Il consigliere del Pd: «Le accuse del direttore generale impongono la immediata rimozione di tutto il gruppo dirigente aziendale»
I colpevoli si troveranno col tempo, per il momento mandiamo a casa i maggiori -imputati-. Paolo Saglimbeni torna a parlare di Atm e lo fa con una proposta molto netta e che sicuramente farà discutere: rimuovere tutta l’attuale dirigenza, a partire dal direttore generale Claudio Conte, sostituendola con personale comunale, e dare pieni poteri al commissario Domenico Manna.

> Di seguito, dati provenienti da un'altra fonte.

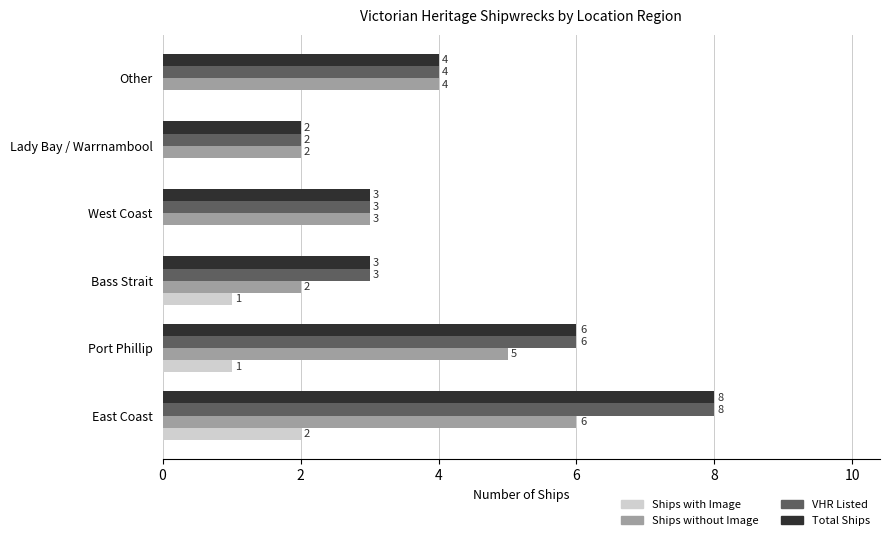

How many categories are shown in the chart?

6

«Per salvare l’Atm – afferma Saglimbeni – senza inutili allarmismi, bisogna dare un mandato straordinario al commissario ing. Manna perché assuma pieni poteri di gestione e prepari un piano industriale di breve-medio periodo che individui il fabbisogno finanziario dell’azienda. Solo così il consiglio comunale, rassicurato da evidenti segnali di svolta nella gestione e dalla qualità di un reale, e non fasullo, documento di pianificazione, potrà cogliere l’occasione della manovra di bilancio per garantire il trasferimento delle risorse necessarie».

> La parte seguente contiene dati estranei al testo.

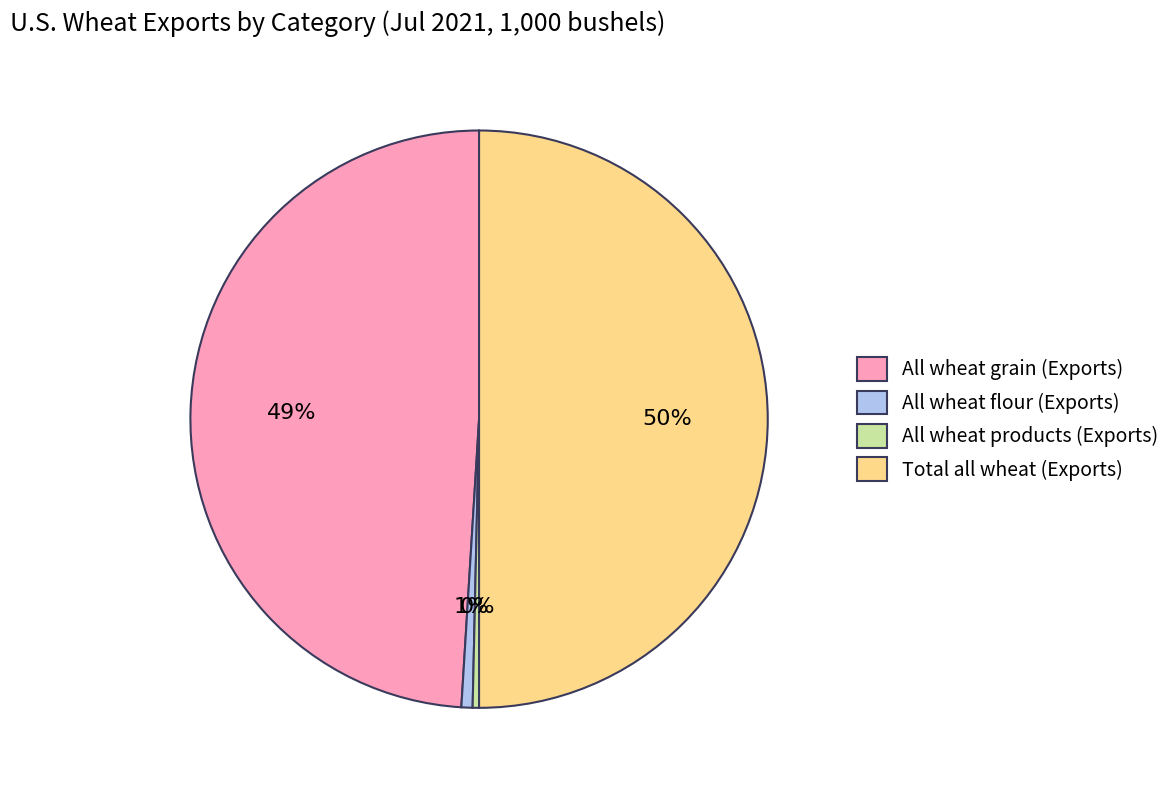

Which category has the biggest portion of the pie?

Total all wheat (Exports)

«Le accuse del direttore generale – prosegue – dopo un lungo, colpevole silenzio, impongono la immediata rimozione di tutto il gruppo dirigente aziendale, a cominciare dallo stesso Conte, e la sostituzione con personale comunale coordinato dal responsabile Enti collegati dr. Cama, sotto la unica regia dell’ing. Manna. Ci sarà tempo per individuare i colpevoli della assurda, persistente allegra gestione. Ben sapendo che se i politici e i sindacalisti, come affermato dal direttore generale, hanno alimentato clientele e sprechi, la responsabilità è sempre di coloro che sottoscrivono gli atti dai quali hanno sicuramente ricavato privilegi e lauti guadagni. La responsabilità è della commissione che, anni fa, ha assunto meccanici incapaci; di chi fa i turni in funzione delle prebende, sotto forma di straordinari da distribuire e non delle esigenze dei cittadini; di chi alimenta i costi dell’officina e dei pezzi di ricambio; di chi non controlla sui sovracosti di carburante in rapporto alle reali, e non fasulle corse effettuate; di chi deve dirigere e controllare e non lo fa».
«E’ questo – conclude Saglimbeni – l’unico modo per togliere le mele marce e voltar pagina senza far pagare al personale colpe che sono in primo luogo dei dirigenti».